• Task to complete
Please rewrite these entries, changing "Select Page" to "Choose Page" and leaving everything else as it is.

'''

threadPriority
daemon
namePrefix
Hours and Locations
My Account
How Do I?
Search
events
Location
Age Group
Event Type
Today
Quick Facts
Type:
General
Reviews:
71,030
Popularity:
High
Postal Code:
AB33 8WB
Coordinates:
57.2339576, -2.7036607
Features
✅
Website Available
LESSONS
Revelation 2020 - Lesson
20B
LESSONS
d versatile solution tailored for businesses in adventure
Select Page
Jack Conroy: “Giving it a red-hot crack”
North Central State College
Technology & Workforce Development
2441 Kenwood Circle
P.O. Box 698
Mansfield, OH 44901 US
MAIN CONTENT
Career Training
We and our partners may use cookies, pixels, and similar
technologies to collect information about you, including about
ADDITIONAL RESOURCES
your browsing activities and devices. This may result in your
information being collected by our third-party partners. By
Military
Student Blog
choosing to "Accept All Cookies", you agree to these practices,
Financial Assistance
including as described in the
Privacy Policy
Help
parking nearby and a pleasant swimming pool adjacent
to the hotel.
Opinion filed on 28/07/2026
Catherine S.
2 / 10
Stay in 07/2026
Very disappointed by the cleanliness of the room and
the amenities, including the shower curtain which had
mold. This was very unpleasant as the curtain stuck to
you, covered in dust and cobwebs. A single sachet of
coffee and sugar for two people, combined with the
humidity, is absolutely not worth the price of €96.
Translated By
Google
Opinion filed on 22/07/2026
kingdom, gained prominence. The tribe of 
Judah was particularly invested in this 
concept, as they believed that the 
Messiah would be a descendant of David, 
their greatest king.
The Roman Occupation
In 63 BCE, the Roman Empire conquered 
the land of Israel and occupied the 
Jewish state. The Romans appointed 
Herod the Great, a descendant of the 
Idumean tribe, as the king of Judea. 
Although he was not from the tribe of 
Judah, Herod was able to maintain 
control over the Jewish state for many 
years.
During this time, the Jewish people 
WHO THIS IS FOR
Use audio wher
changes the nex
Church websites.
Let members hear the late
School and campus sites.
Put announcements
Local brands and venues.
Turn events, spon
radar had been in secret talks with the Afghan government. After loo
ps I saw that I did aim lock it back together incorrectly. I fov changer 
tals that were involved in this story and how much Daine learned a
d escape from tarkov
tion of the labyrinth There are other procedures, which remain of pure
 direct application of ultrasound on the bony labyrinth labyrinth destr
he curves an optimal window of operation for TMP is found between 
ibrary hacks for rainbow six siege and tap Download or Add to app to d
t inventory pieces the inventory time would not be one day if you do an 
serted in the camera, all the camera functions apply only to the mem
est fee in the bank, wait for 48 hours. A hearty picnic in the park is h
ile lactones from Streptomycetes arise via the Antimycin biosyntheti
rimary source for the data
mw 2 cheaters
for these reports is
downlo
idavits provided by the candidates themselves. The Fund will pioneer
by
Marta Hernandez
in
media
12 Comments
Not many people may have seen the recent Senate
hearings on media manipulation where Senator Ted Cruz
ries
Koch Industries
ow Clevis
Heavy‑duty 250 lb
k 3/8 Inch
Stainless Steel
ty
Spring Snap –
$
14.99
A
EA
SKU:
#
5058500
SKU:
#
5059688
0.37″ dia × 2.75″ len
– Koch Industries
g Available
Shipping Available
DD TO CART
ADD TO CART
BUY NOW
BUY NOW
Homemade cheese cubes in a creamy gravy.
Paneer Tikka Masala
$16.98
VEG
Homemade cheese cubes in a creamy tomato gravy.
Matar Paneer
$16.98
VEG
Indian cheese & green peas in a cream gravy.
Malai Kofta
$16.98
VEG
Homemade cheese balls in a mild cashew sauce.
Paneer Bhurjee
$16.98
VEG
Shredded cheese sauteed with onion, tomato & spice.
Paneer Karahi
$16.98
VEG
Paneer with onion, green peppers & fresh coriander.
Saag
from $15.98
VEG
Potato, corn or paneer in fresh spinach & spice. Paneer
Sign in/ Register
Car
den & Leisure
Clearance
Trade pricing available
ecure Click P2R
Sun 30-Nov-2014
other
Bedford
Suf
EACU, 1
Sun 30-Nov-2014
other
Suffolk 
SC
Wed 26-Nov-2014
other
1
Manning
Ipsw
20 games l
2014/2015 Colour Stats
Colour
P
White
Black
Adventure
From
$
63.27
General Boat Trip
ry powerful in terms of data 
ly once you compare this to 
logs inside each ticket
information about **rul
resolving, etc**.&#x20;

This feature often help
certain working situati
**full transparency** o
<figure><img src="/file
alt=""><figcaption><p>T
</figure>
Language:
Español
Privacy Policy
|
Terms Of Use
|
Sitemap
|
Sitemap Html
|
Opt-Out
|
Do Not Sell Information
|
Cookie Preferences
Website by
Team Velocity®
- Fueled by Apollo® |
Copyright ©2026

'''

• Your solution
threadPriority
daemon
namePrefix
Hours and Locations
My Account
How Do I?
Search
events
Location
Age Group
Event Type
Today
Quick Facts
Type:
General
Reviews:
71,030
Popularity:
High
Postal Code:
AB33 8WB
Coordinates:
57.2339576, -2.7036607
Features
✅
Website Available
LESSONS
Revelation 2020 - Lesson
20B
LESSONS
d versatile solution tailored for businesses in adventure
Choose Page
Jack Conroy: “Giving it a red-hot crack”
North Central State College
Technology & Workforce Development
2441 Kenwood Circle
P.O. Box 698
Mansfield, OH 44901 US
MAIN CONTENT
Career Training
We and our partners may use cookies, pixels, and similar
technologies to collect information about you, including about
ADDITIONAL RESOURCES
your browsing activities and devices. This may result in your
information being collected by our third-party partners. By
Military
Student Blog
choosing to "Accept All Cookies", you agree to these practices,
Financial Assistance
including as described in the
Privacy Policy
Help
parking nearby and a pleasant swimming pool adjacent
to the hotel.
Opinion filed on 28/07/2026
Catherine S.
2 / 10
Stay in 07/2026
Very disappointed by the cleanliness of the room and
the amenities, including the shower curtain which had
mold. This was very unpleasant as the curtain stuck to
you, covered in dust and cobwebs. A single sachet of
coffee and sugar for two people, combined with the
humidity, is absolutely not worth the price of €96.
Translated By
Google
Opinion filed on 22/07/2026
kingdom, gained prominence. The tribe of 
Judah was particularly invested in this 
concept, as they believed that the 
Messiah would be a descendant of David, 
their greatest king.
The Roman Occupation
In 63 BCE, the Roman Empire conquered 
the land of Israel and occupied the 
Jewish state. The Romans appointed 
Herod the Great, a descendant of the 
Idumean tribe, as the king of Judea. 
Although he was not from the tribe of 
Judah, Herod was able to maintain 
control over the Jewish state for many 
years.
During this time, the Jewish people 
WHO THIS IS FOR
Use audio wher
changes the nex
Church websites.
Let members hear the late
School and campus sites.
Put announcements
Local brands and venues.
Turn events, spon
radar had been in secret talks with the Afghan government. After loo
ps I saw that I did aim lock it back together incorrectly. I fov changer 
tals that were involved in this story and how much Daine learned a
d escape from tarkov
tion of the labyrinth There are other procedures, which remain of pure
 direct application of ultrasound on the bony labyrinth labyrinth destr
he curves an optimal window of operation for TMP is found between 
ibrary hacks for rainbow six siege and tap Download or Add to app to d
t inventory pieces the inventory time would not be one day if you do an 
serted in the camera, all the camera functions apply only to the mem
est fee in the bank, wait for 48 hours. A hearty picnic in the park is h
ile lactones from Streptomycetes arise via the Antimycin biosyntheti
rimary source for the data
mw 2 cheaters
for these reports is
downlo
idavits provided by the candidates themselves. The Fund will pioneer
by
Marta Hernandez
in
media
12 Comments
Not many people may have seen the recent Senate
hearings on media manipulation where Senator Ted Cruz
ries
Koch Industries
ow Clevis
Heavy‑duty 250 lb
k 3/8 Inch
Stainless Steel
ty
Spring Snap –
$
14.99
A
EA
SKU:
#
5058500
SKU:
#
5059688
0.37″ dia × 2.75″ len
– Koch Industries
g Available
Shipping Available
DD TO CART
ADD TO CART
BUY NOW
BUY NOW
Homemade cheese cubes in a creamy gravy.
Paneer Tikka Masala
$16.98
VEG
Homemade cheese cubes in a creamy tomato gravy.
Matar Paneer
$16.98
VEG
Indian cheese & green peas in a cream gravy.
Malai Kofta
$16.98
VEG
Homemade cheese balls in a mild cashew sauce.
Paneer Bhurjee
$16.98
VEG
Shredded cheese sauteed with onion, tomato & spice.
Paneer Karahi
$16.98
VEG
Paneer with onion, green peppers & fresh coriander.
Saag
from $15.98
VEG
Potato, corn or paneer in fresh spinach & spice. Paneer
Sign in/ Register
Car
den & Leisure
Clearance
Trade pricing available
ecure Click P2R
Sun 30-Nov-2014
other
Bedford
Suf
EACU, 1
Sun 30-Nov-2014
other
Suffolk 
SC
Wed 26-Nov-2014
other
1
Manning
Ipsw
20 games l
2014/2015 Colour Stats
Colour
P
White
Black
Adventure
From
$
63.27
General Boat Trip
ry powerful in terms of data 
ly once you compare this to 
logs inside each ticket
information about **rul
resolving, etc**.&#x20;

This feature often help
certain working situati
**full transparency** o
<figure><img src="/file
alt=""><figcaption><p>T
</figure>
Language:
Español
Privacy Policy
|
Terms Of Use
|
Sitemap
|
Sitemap Html
|
Opt-Out
|
Do Not Sell Information
|
Cookie Preferences
Website by
Team Velocity®
- Fueled by Apollo® |
Copyright ©2026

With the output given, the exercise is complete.